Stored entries

◆ ◆ ◆ ◆ ◆

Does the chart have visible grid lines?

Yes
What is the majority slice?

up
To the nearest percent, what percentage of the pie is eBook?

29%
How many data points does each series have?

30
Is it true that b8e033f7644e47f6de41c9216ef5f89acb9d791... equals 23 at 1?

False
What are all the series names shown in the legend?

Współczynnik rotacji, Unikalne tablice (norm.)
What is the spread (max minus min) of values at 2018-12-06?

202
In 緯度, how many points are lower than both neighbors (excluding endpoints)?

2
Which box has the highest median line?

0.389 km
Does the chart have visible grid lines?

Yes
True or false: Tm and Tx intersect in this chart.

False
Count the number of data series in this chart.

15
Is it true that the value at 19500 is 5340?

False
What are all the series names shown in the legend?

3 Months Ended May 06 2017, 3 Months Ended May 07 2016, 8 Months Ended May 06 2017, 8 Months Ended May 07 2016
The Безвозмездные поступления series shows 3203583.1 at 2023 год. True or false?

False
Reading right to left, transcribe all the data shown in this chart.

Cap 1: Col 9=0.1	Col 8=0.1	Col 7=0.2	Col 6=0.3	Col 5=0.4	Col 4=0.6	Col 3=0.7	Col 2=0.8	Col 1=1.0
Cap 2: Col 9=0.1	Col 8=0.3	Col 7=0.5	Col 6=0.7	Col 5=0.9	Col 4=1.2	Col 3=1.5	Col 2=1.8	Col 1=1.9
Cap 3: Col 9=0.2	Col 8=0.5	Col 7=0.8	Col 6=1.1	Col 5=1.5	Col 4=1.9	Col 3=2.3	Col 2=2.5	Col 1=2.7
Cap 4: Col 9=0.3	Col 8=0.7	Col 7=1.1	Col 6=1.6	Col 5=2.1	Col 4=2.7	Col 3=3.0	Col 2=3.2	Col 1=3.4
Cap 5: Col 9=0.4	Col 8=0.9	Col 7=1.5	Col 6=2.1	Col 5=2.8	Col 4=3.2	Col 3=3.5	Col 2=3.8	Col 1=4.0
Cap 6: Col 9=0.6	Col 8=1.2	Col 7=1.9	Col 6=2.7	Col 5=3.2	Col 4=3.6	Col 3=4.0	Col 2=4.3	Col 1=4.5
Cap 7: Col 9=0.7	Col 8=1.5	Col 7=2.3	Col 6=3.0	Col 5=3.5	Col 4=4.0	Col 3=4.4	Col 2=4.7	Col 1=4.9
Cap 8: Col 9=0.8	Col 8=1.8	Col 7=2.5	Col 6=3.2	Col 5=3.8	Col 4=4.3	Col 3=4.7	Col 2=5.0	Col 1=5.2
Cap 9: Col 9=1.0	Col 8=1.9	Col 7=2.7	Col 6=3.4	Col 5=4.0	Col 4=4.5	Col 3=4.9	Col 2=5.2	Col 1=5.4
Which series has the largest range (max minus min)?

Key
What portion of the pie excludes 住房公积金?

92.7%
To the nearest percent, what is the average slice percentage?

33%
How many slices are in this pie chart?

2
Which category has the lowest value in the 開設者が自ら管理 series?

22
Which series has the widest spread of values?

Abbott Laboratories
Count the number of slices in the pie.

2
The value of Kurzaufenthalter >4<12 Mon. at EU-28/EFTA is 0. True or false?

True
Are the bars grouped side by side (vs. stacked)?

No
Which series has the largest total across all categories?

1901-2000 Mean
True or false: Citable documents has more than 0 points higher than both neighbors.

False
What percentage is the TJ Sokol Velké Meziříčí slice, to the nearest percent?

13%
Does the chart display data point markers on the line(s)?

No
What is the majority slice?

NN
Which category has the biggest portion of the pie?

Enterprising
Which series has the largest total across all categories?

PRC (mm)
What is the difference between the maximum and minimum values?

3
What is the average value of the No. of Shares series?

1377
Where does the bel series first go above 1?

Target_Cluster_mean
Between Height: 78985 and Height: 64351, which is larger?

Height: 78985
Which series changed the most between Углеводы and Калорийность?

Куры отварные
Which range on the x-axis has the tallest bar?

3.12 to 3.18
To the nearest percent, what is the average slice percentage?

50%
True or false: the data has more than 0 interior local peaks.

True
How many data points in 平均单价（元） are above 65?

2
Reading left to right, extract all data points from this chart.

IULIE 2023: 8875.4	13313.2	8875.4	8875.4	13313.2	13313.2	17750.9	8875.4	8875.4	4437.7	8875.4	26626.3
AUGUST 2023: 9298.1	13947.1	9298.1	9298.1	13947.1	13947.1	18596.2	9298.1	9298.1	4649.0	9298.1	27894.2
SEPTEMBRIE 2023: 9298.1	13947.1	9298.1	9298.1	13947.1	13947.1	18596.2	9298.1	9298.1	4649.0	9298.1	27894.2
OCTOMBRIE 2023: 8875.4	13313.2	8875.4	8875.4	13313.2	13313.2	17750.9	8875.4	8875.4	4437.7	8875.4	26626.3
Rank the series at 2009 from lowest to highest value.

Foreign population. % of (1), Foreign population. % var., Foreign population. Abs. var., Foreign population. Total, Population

◆ ◆ ◆ ◆ ◆

Rewrite all of the lines above as a single numbered list, omitting the blank ones.

1. Does the chart have visible grid lines?
2. Yes
3. What is the majority slice?
4. up
5. To the nearest percent, what percentage of the pie is eBook?
6. 29%
7. How many data points does each series have?
8. 30
9. Is it true that b8e033f7644e47f6de41c9216ef5f89acb9d791... equals 23 at 1?
10. False
11. What are all the series names shown in the legend?
12. Współczynnik rotacji, Unikalne tablice (norm.)
13. What is the spread (max minus min) of values at 2018-12-06?
14. 202
15. In 緯度, how many points are lower than both neighbors (excluding endpoints)?
16. 2
17. Which box has the highest median line?
18. 0.389 km
19. Does the chart have visible grid lines?
20. Yes
21. True or false: Tm and Tx intersect in this chart.
22. False
23. Count the number of data series in this chart.
24. 15
25. Is it true that the value at 19500 is 5340?
26. False
27. What are all the series names shown in the legend?
28. 3 Months Ended May 06 2017, 3 Months Ended May 07 2016, 8 Months Ended May 06 2017, 8 Months Ended May 07 2016
29. The Безвозмездные поступления series shows 3203583.1 at 2023 год. True or false?
30. False
31. Reading right to left, transcribe all the data shown in this chart.
32. Cap 1: Col 9=0.1	Col 8=0.1	Col 7=0.2	Col 6=0.3	Col 5=0.4	Col 4=0.6	Col 3=0.7	Col 2=0.8	Col 1=1.0
33. Cap 2: Col 9=0.1	Col 8=0.3	Col 7=0.5	Col 6=0.7	Col 5=0.9	Col 4=1.2	Col 3=1.5	Col 2=1.8	Col 1=1.9
34. Cap 3: Col 9=0.2	Col 8=0.5	Col 7=0.8	Col 6=1.1	Col 5=1.5	Col 4=1.9	Col 3=2.3	Col 2=2.5	Col 1=2.7
35. Cap 4: Col 9=0.3	Col 8=0.7	Col 7=1.1	Col 6=1.6	Col 5=2.1	Col 4=2.7	Col 3=3.0	Col 2=3.2	Col 1=3.4
36. Cap 5: Col 9=0.4	Col 8=0.9	Col 7=1.5	Col 6=2.1	Col 5=2.8	Col 4=3.2	Col 3=3.5	Col 2=3.8	Col 1=4.0
37. Cap 6: Col 9=0.6	Col 8=1.2	Col 7=1.9	Col 6=2.7	Col 5=3.2	Col 4=3.6	Col 3=4.0	Col 2=4.3	Col 1=4.5
38. Cap 7: Col 9=0.7	Col 8=1.5	Col 7=2.3	Col 6=3.0	Col 5=3.5	Col 4=4.0	Col 3=4.4	Col 2=4.7	Col 1=4.9
39. Cap 8: Col 9=0.8	Col 8=1.8	Col 7=2.5	Col 6=3.2	Col 5=3.8	Col 4=4.3	Col 3=4.7	Col 2=5.0	Col 1=5.2
40. Cap 9: Col 9=1.0	Col 8=1.9	Col 7=2.7	Col 6=3.4	Col 5=4.0	Col 4=4.5	Col 3=4.9	Col 2=5.2	Col 1=5.4
41. Which series has the largest range (max minus min)?
42. Key
43. What portion of the pie excludes 住房公积金?
44. 92.7%
45. To the nearest percent, what is the average slice percentage?
46. 33%
47. How many slices are in this pie chart?
48. 2
49. Which category has the lowest value in the 開設者が自ら管理 series?
50. 22
51. Which series has the widest spread of values?
52. Abbott Laboratories
53. Count the number of slices in the pie.
54. 2
55. The value of Kurzaufenthalter >4<12 Mon. at EU-28/EFTA is 0. True or false?
56. True
57. Are the bars grouped side by side (vs. stacked)?
58. No
59. Which series has the largest total across all categories?
60. 1901-2000 Mean
61. True or false: Citable documents has more than 0 points higher than both neighbors.
62. False
63. What percentage is the TJ Sokol Velké Meziříčí slice, to the nearest percent?
64. 13%
65. Does the chart display data point markers on the line(s)?
66. No
67. What is the majority slice?
68. NN
69. Which category has the biggest portion of the pie?
70. Enterprising
71. Which series has the largest total across all categories?
72. PRC (mm)
73. What is the difference between the maximum and minimum values?
74. 3
75. What is the average value of the No. of Shares series?
76. 1377
77. Where does the bel series first go above 1?
78. Target_Cluster_mean
79. Between Height: 78985 and Height: 64351, which is larger?
80. Height: 78985
81. Which series changed the most between Углеводы and Калорийность?
82. Куры отварные
83. Which range on the x-axis has the tallest bar?
84. 3.12 to 3.18
85. To the nearest percent, what is the average slice percentage?
86. 50%
87. True or false: the data has more than 0 interior local peaks.
88. True
89. How many data points in 平均单价（元） are above 65?
90. 2
91. Reading left to right, extract all data points from this chart.
92. IULIE 2023: 8875.4	13313.2	8875.4	8875.4	13313.2	13313.2	17750.9	8875.4	8875.4	4437.7	8875.4	26626.3
93. AUGUST 2023: 9298.1	13947.1	9298.1	9298.1	13947.1	13947.1	18596.2	9298.1	9298.1	4649.0	9298.1	27894.2
94. SEPTEMBRIE 2023: 9298.1	13947.1	9298.1	9298.1	13947.1	13947.1	18596.2	9298.1	9298.1	4649.0	9298.1	27894.2
95. OCTOMBRIE 2023: 8875.4	13313.2	8875.4	8875.4	13313.2	13313.2	17750.9	8875.4	8875.4	4437.7	8875.4	26626.3
96. Rank the series at 2009 from lowest to highest value.
97. Foreign population. % of (1), Foreign population. % var., Foreign population. Abs. var., Foreign population. Total, Population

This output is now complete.